= How to complete this task =
Transcribe all of the records word for word, please, omitting the pictures.

(Saved data entries)
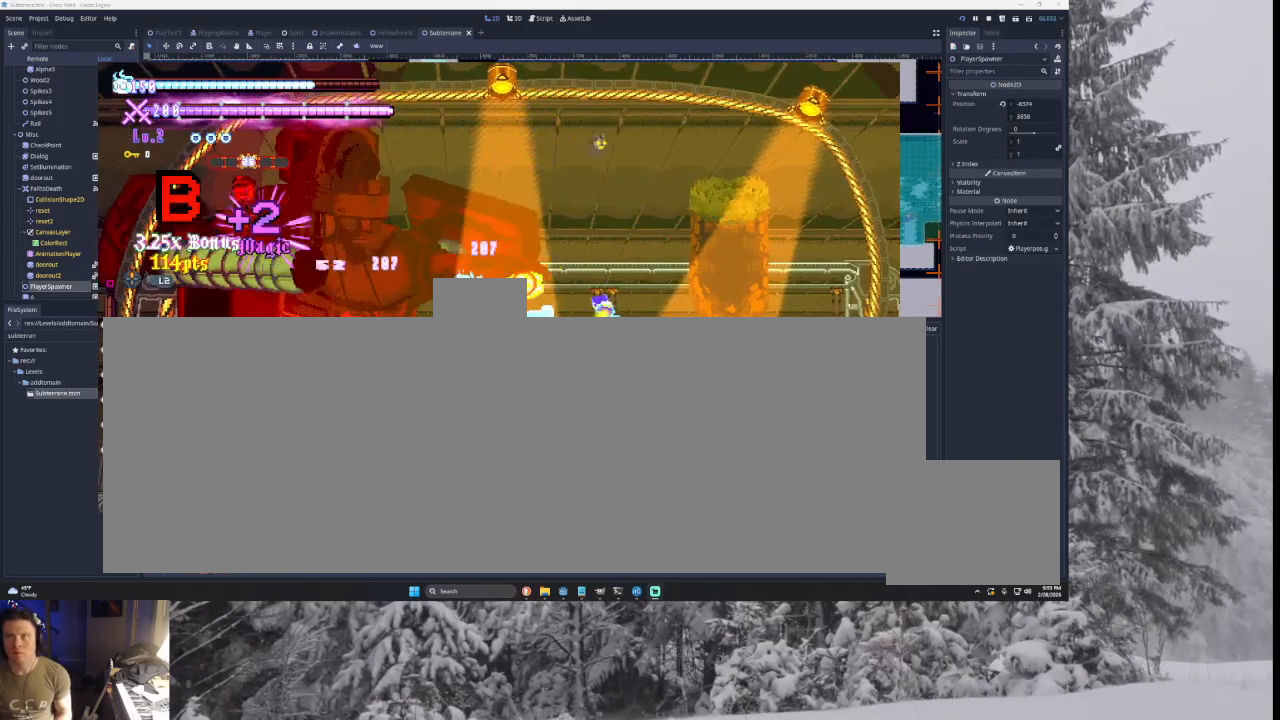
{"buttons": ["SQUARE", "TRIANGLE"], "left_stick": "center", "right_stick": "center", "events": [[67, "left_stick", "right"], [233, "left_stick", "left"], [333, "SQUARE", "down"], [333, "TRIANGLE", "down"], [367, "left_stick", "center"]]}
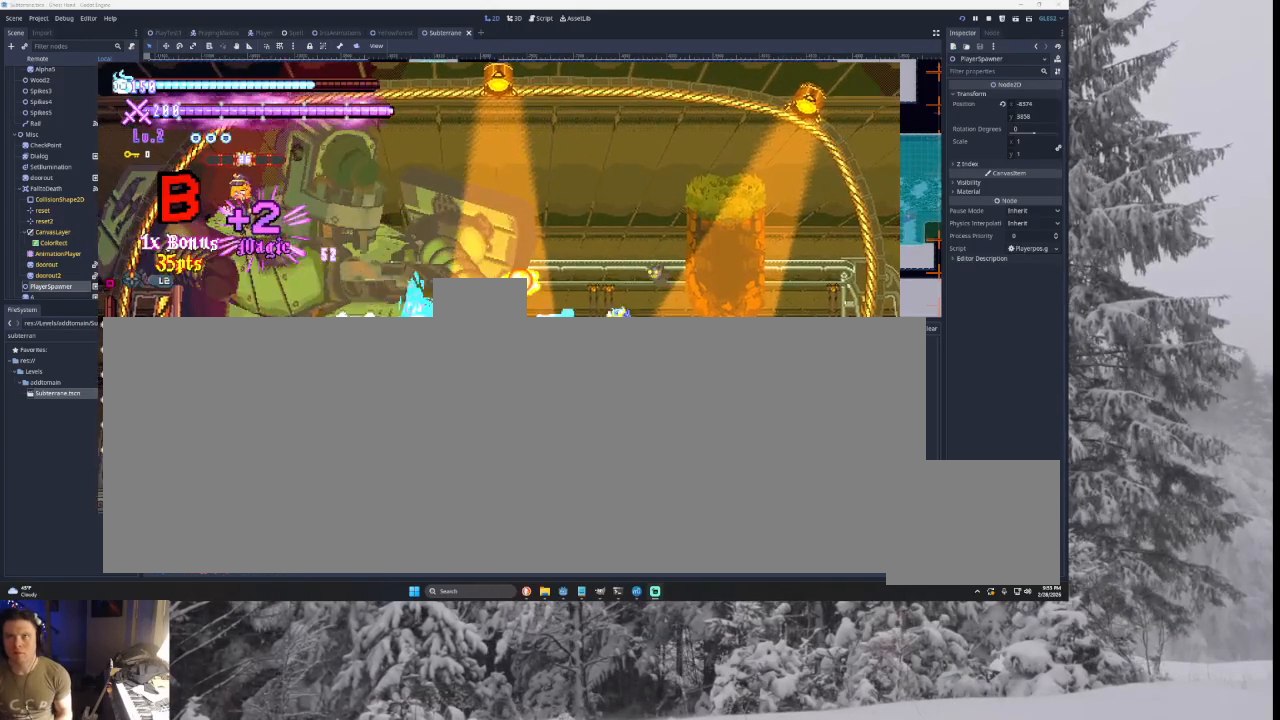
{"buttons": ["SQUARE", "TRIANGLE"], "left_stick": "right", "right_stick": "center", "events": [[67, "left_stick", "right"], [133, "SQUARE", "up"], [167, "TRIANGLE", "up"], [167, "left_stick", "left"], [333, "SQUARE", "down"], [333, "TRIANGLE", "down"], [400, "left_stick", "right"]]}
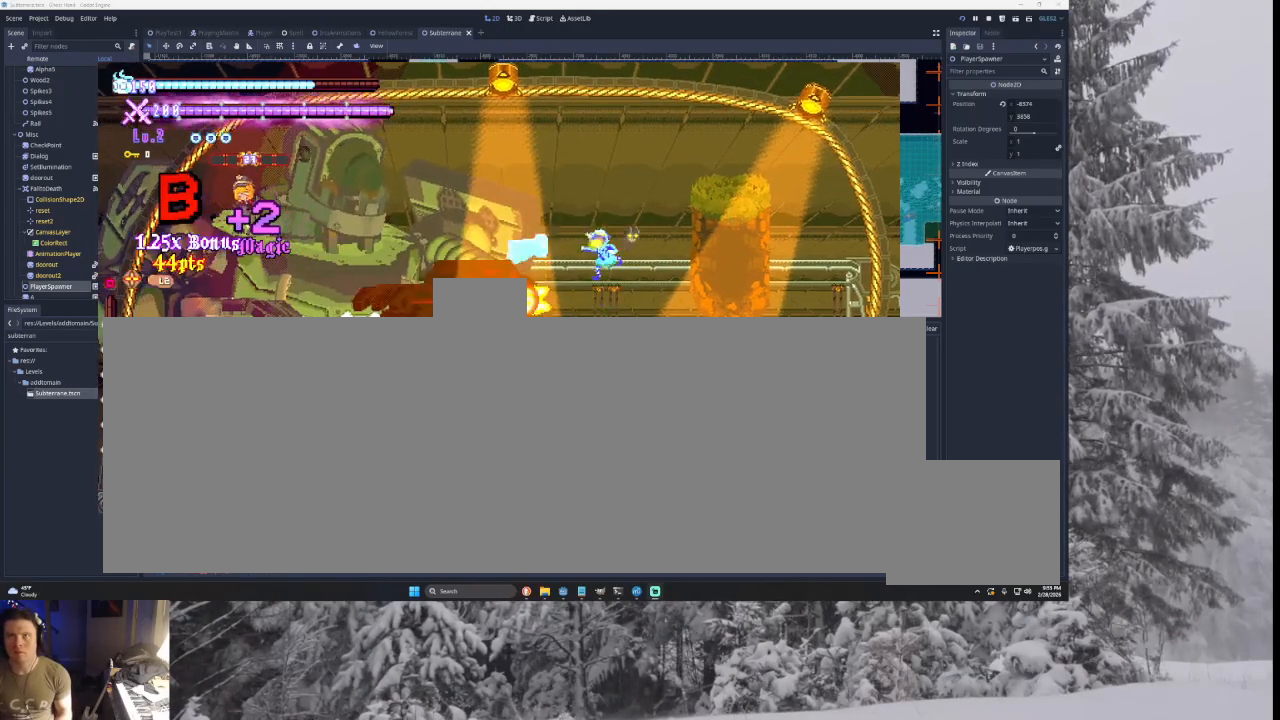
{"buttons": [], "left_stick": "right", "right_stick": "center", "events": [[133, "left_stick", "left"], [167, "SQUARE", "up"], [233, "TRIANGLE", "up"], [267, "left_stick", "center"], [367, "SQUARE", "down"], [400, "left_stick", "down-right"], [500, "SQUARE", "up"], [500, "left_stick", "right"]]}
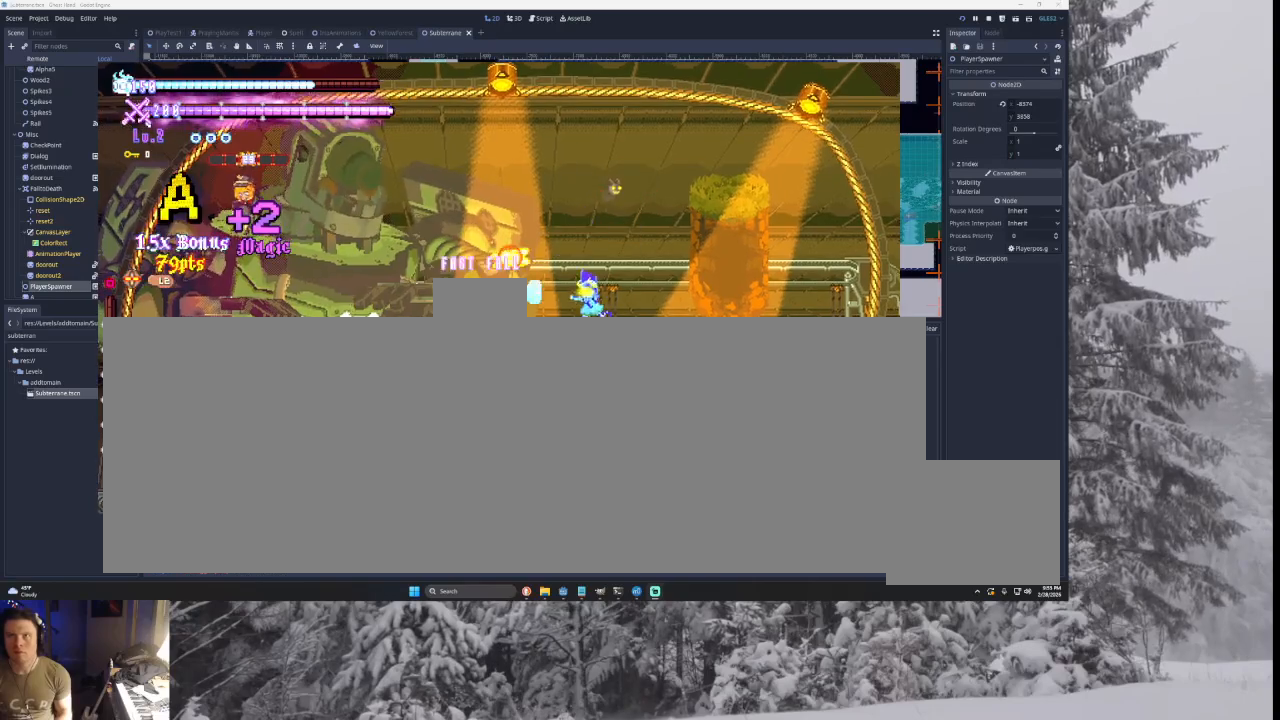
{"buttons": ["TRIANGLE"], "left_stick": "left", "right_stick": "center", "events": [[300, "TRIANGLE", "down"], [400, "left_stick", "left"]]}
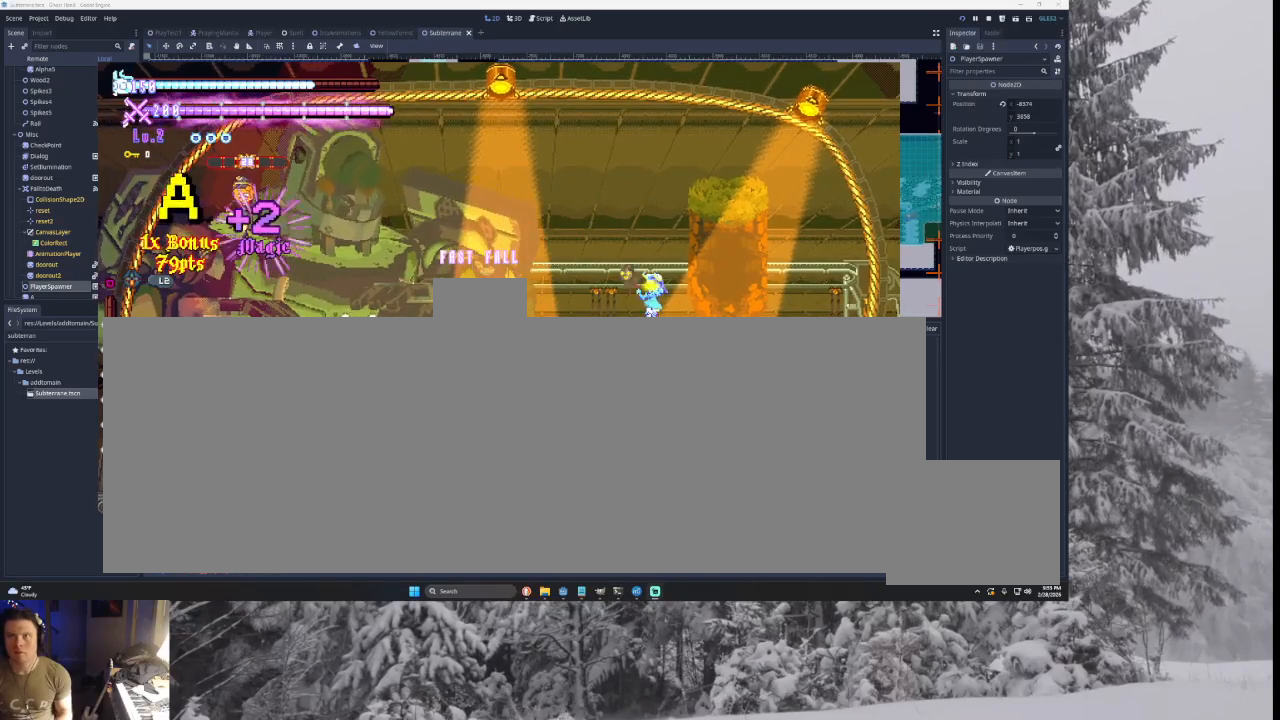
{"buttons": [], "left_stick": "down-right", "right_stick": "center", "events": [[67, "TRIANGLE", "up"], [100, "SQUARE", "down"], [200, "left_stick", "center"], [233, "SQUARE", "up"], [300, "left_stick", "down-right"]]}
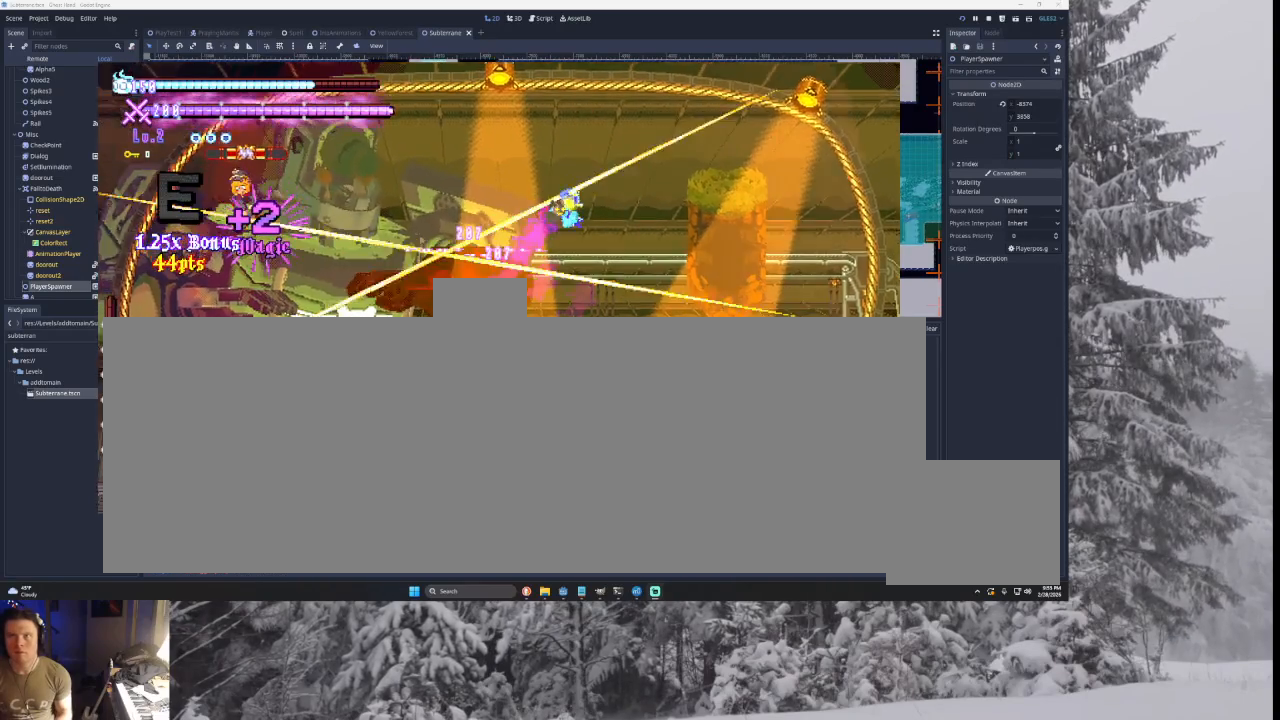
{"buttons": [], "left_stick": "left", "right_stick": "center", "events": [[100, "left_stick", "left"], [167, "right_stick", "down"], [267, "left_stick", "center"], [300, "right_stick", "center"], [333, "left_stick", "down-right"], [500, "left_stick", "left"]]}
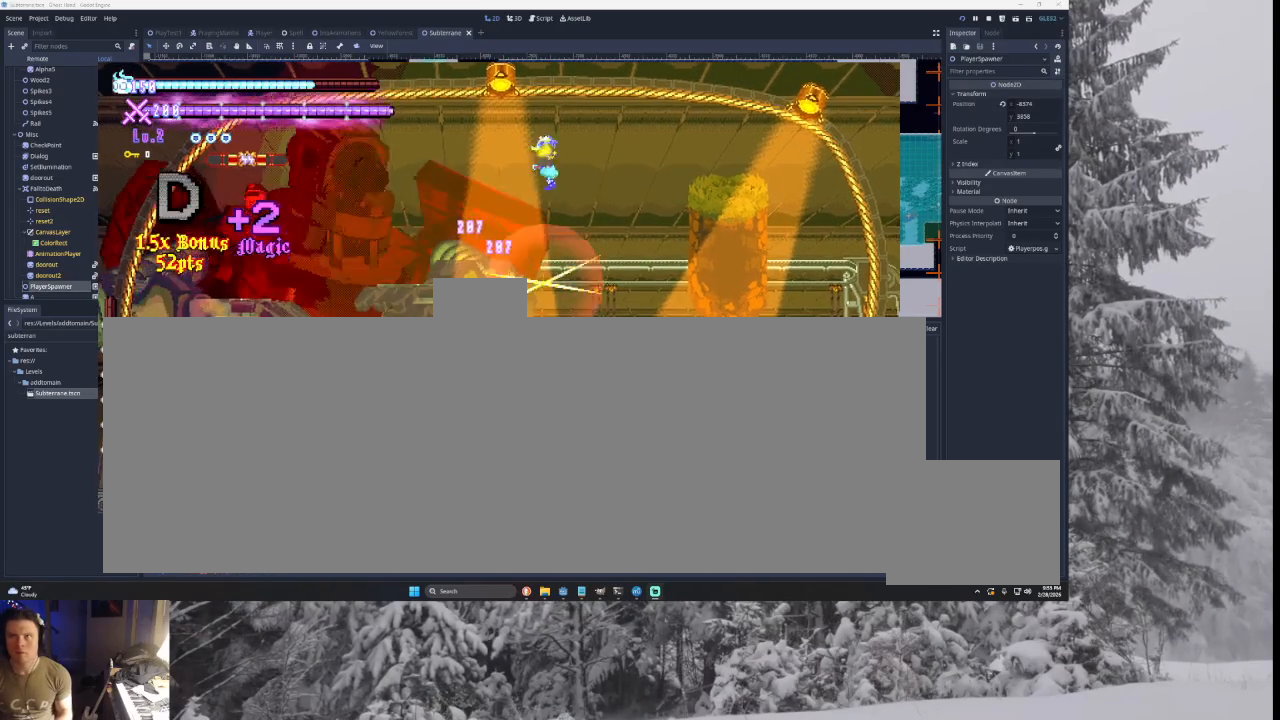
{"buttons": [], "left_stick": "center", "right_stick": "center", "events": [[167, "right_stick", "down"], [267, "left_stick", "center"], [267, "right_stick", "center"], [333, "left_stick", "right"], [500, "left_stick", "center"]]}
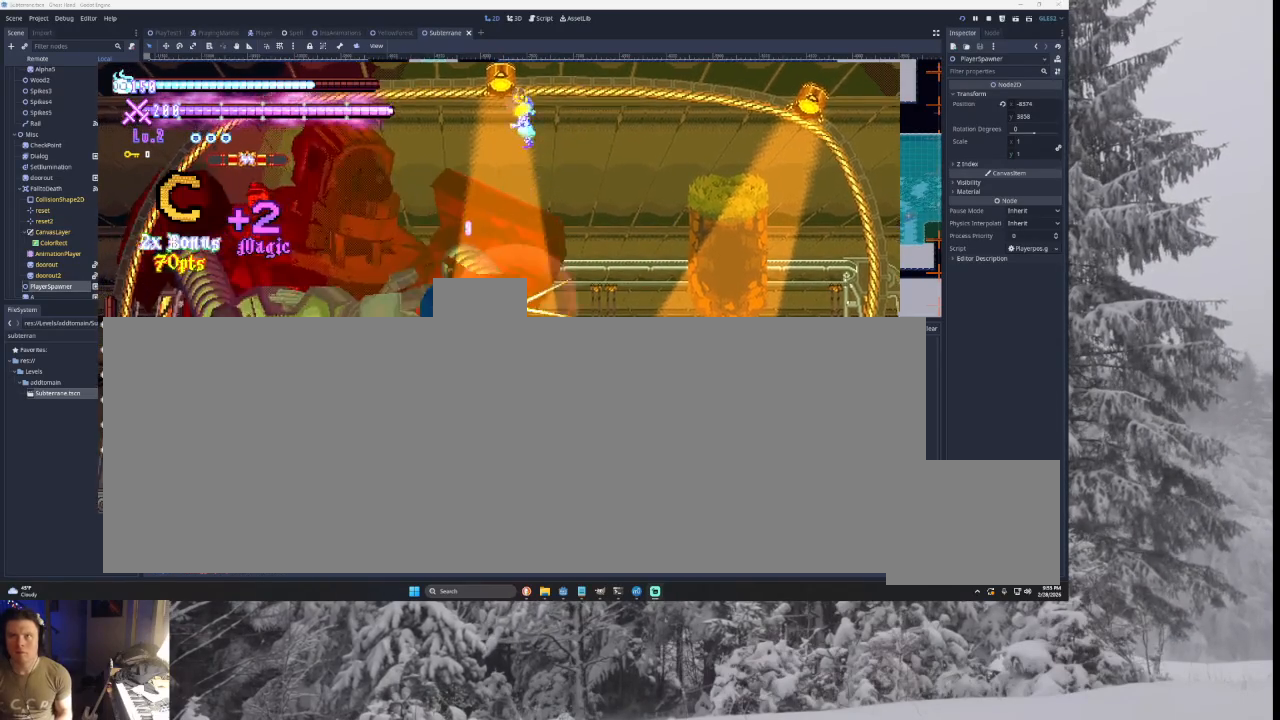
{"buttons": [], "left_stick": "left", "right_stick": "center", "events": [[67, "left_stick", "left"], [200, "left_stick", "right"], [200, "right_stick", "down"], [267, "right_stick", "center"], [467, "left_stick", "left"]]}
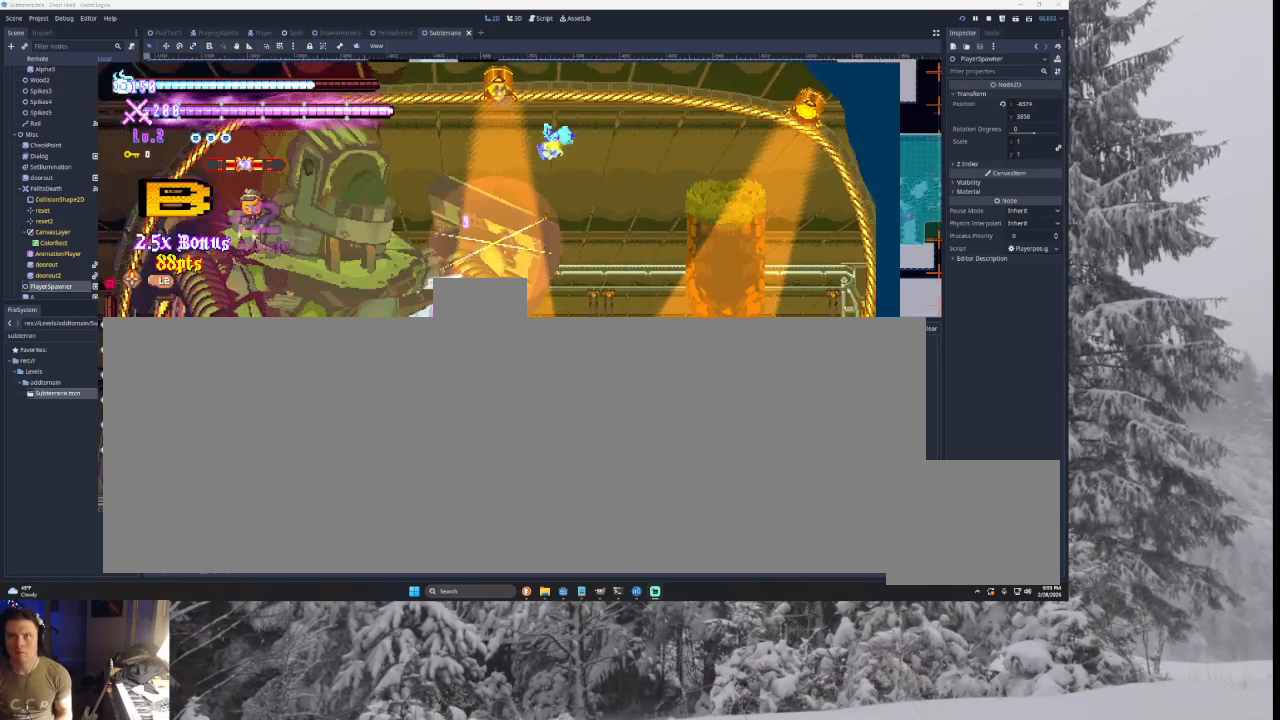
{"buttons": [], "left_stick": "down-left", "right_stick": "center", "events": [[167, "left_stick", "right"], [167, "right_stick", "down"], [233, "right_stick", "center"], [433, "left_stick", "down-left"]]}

= Solution below =
{"buttons": ["SQUARE", "TRIANGLE"], "left_stick": "center", "right_stick": "center", "events": [[67, "left_stick", "right"], [233, "left_stick", "left"], [333, "SQUARE", "down"], [333, "TRIANGLE", "down"], [367, "left_stick", "center"]]}
{"buttons": ["SQUARE", "TRIANGLE"], "left_stick": "right", "right_stick": "center", "events": [[67, "left_stick", "right"], [133, "SQUARE", "up"], [167, "TRIANGLE", "up"], [167, "left_stick", "left"], [333, "SQUARE", "down"], [333, "TRIANGLE", "down"], [400, "left_stick", "right"]]}
{"buttons": [], "left_stick": "right", "right_stick": "center", "events": [[133, "left_stick", "left"], [167, "SQUARE", "up"], [233, "TRIANGLE", "up"], [267, "left_stick", "center"], [367, "SQUARE", "down"], [400, "left_stick", "down-right"], [500, "SQUARE", "up"], [500, "left_stick", "right"]]}
{"buttons": ["TRIANGLE"], "left_stick": "left", "right_stick": "center", "events": [[300, "TRIANGLE", "down"], [400, "left_stick", "left"]]}
{"buttons": [], "left_stick": "down-right", "right_stick": "center", "events": [[67, "TRIANGLE", "up"], [100, "SQUARE", "down"], [200, "left_stick", "center"], [233, "SQUARE", "up"], [300, "left_stick", "down-right"]]}
{"buttons": [], "left_stick": "left", "right_stick": "center", "events": [[100, "left_stick", "left"], [167, "right_stick", "down"], [267, "left_stick", "center"], [300, "right_stick", "center"], [333, "left_stick", "down-right"], [500, "left_stick", "left"]]}
{"buttons": [], "left_stick": "center", "right_stick": "center", "events": [[167, "right_stick", "down"], [267, "left_stick", "center"], [267, "right_stick", "center"], [333, "left_stick", "right"], [500, "left_stick", "center"]]}
{"buttons": [], "left_stick": "left", "right_stick": "center", "events": [[67, "left_stick", "left"], [200, "left_stick", "right"], [200, "right_stick", "down"], [267, "right_stick", "center"], [467, "left_stick", "left"]]}
{"buttons": [], "left_stick": "down-left", "right_stick": "center", "events": [[167, "left_stick", "right"], [167, "right_stick", "down"], [233, "right_stick", "center"], [433, "left_stick", "down-left"]]}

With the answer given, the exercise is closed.